29 September 2014

Crispy thoughts, salty concerns

Carolina M. writes:*

Some days ago, I entered a fast food “restaurant” with a friend; we were both on a very tight budget that day and while time was not precisely our main concern, we were definitely quite hungry. “Let’s go to ‘X’!” my friend said, “it’s super cheap and really close by!”, “Yeah that’s true, - I replied - it’s literally a couple of steps away but is it really that cheap? Aren’t the deals around 6-7 euros?” “No, you can get a 2-3 euro deal which includes a burger, fries and something to drink”. Well isn’t that impressive? A relatively filling lunch (since I’d personally go for a bit more food) for what one usually pays just to get coffee or a muffin, or both if you’re lucky enough. In any case, it sounds like a pretty good deal, but is it really? What’s wrong with falling for a super salty, crispy, fast food meal if it makes you happy and saves you time and money?

From an economics perspective, fast food can solve a couple of problems. On the one hand, a student budget tends to be quite constrained and 2-3 euros for a meal is certainly hard to beat, at least when it comes to eating out. On the other hand, time saving can be a key incentive: can we really wait 20 minutes at a restaurant everyday to get a delicious meal taking into consideration all the time needed for attending class, studying and of course socializing? During week days it’s probably better to save that time do the best next alternative, such as studying for that test or doing the readings for that class, and save the nicer, more expensive and time consuming meal for the weekend.
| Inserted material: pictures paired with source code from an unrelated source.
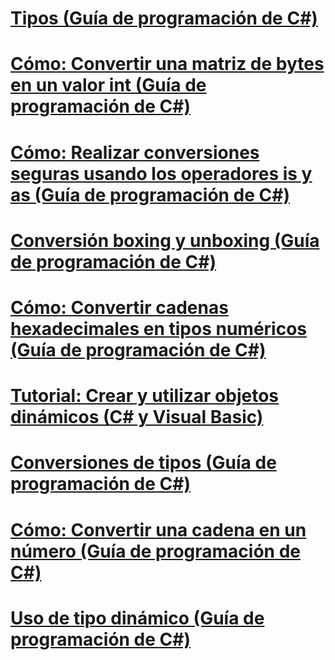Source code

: # [Tipos (Guía de programación de C#)](index.md)
# [Cómo: Convertir una matriz de bytes en un valor int (Guía de programación de C#)](how-to-convert-a-byte-array-to-an-int.md)
# [Cómo: Realizar conversiones seguras usando los operadores is y as (Guía de programación de C#)](how-to-safely-cast-by-using-as-and-is-operators.md)
# [Conversión boxing y unboxing (Guía de programación de C#)](boxing-and-unboxing.md)
# [Cómo: Convertir cadenas hexadecimales en tipos numéricos (Guía de programación de C#)](how-to-convert-between-hexadecimal-strings-and-numeric-types.md)
# [Tutorial: Crear y utilizar objetos dinámicos (C# y Visual Basic)](walkthrough-creating-and-using-dynamic-objects.md)
# [Conversiones de tipos (Guía de programación de C#)](casting-and-type-conversions.md)
# [Cómo: Convertir una cadena en un número (Guía de programación de C#)](how-to-convert-a-string-to-a-number.md)
# [Uso de tipo dinámico (Guía de programación de C#)](using-type-dynamic.md)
Now, when it comes to taste and the amount of satisfaction fast food brings us, this can clearly be debated but all in all we can probably agree that buying fast food is very good as a short-term fulfilling transaction.

However, the problem is that there are many downsides to this kind of food and these become harder to ignore as one becomes more socially conscious and environmentally aware of the impact this industry has on our health, the environment and society as a whole. Obesity, high cholesterol, malnutrition are undeniably related to fast food but so is the ever increasing environmental problem – fast food companies are one of the main drivers of mass production of potatoes and livestock farming which bring consequences such as overgrazing, extra methane production, air and soil pollution as well as animal cruelty. In addition to this, workers in the fast food industry receive really low wages, which brings other socio-economic problems with it as well.

So, on the one hand we have a good short term fulfilling deal, which saves money and time and brings satisfaction to many consumers while, on the other hand, we have many negative spillovers from its consumption, which are both social and environmental. Are these powerful enough to make us stop consuming anything related to this industry? It certainly has changed the perceptions and habits of many but probably not enough since fast food restaurants still seem to overpopulate our planet. Could there be an intermediate solution, where healthy fast food chains arise? Or is that a contradiction in itself? I'm not sure if we're going to make any progress there.

Bottom Line: I propose we make our visit to fast food “restaurants” the exception to the rule, the seldom guilty pleasure, and focus our attention on finding easy healthy options that can adapt to our lifestyle.

* Please comment on these posts from my microeconomics students, to help them with unclear analysis, other perspectives, data sources, etc.


  1. I appreciate your attempt to raise consumer awareness about the choice between the cheap/ unhealthy food and the healthy/ more expensive food! I also agree with making a conscious effort dealing with these daily choices, however can we ‘solve’ this by mere consumer awareness? I think you need more.
    As a consumer I feel at times bombarded with information and I’m confused! What negative externality belongs to what product and in what extend!? My late discovery that pasta sauce is unhealthy because it contains a lot of sucker, swept me of my feet! I don’t even dare to say anymore what is healthy or not. It is because of this that I believe that consumer awareness won’t be enough. With the unclarity created by marketing, long food supply chains, stupendous amount of information and choices, etc, I don’t feel the consumer can make a fair choice at all, aware or not. My proposition is therefore that, besides the consumer awareness you stand for, a government intervention is necessary. Not to forbid any of our unhealthy indulgences, but merely to simplify and clarify this information problem.

  2. I completely agree with you Carolina that fast food "restaurants" should be the exception to the rule, and that people should choose healthier options - which in my opinion is not difficult to find, or THAT much more expensive.

    I think the fundamental problem with fast food being so popular is on one hand the "initial" low price of fast food (I say initial because although it might be cheap for you to buy it at first, in the long run it is hurting your body physically and internally, and the frequent visits to the doctors will probably make it much more expensive than if you would have been eating healthier options).

    On the other hand I also think that people are not educated well enough to know the extent to which these foods cause harm. I agree with you Mathijs that a type of government intervention is necessary, but not only by "simplifying and clarifying this information problem" as you say, but also by highly encouraging their nations to choose the healthier options. I think governments should also subsidise industries that wish to produce healthier options (but cant compete with fast food chains and their low prices), as in the end it is in the government's own interest to keep their population healthy.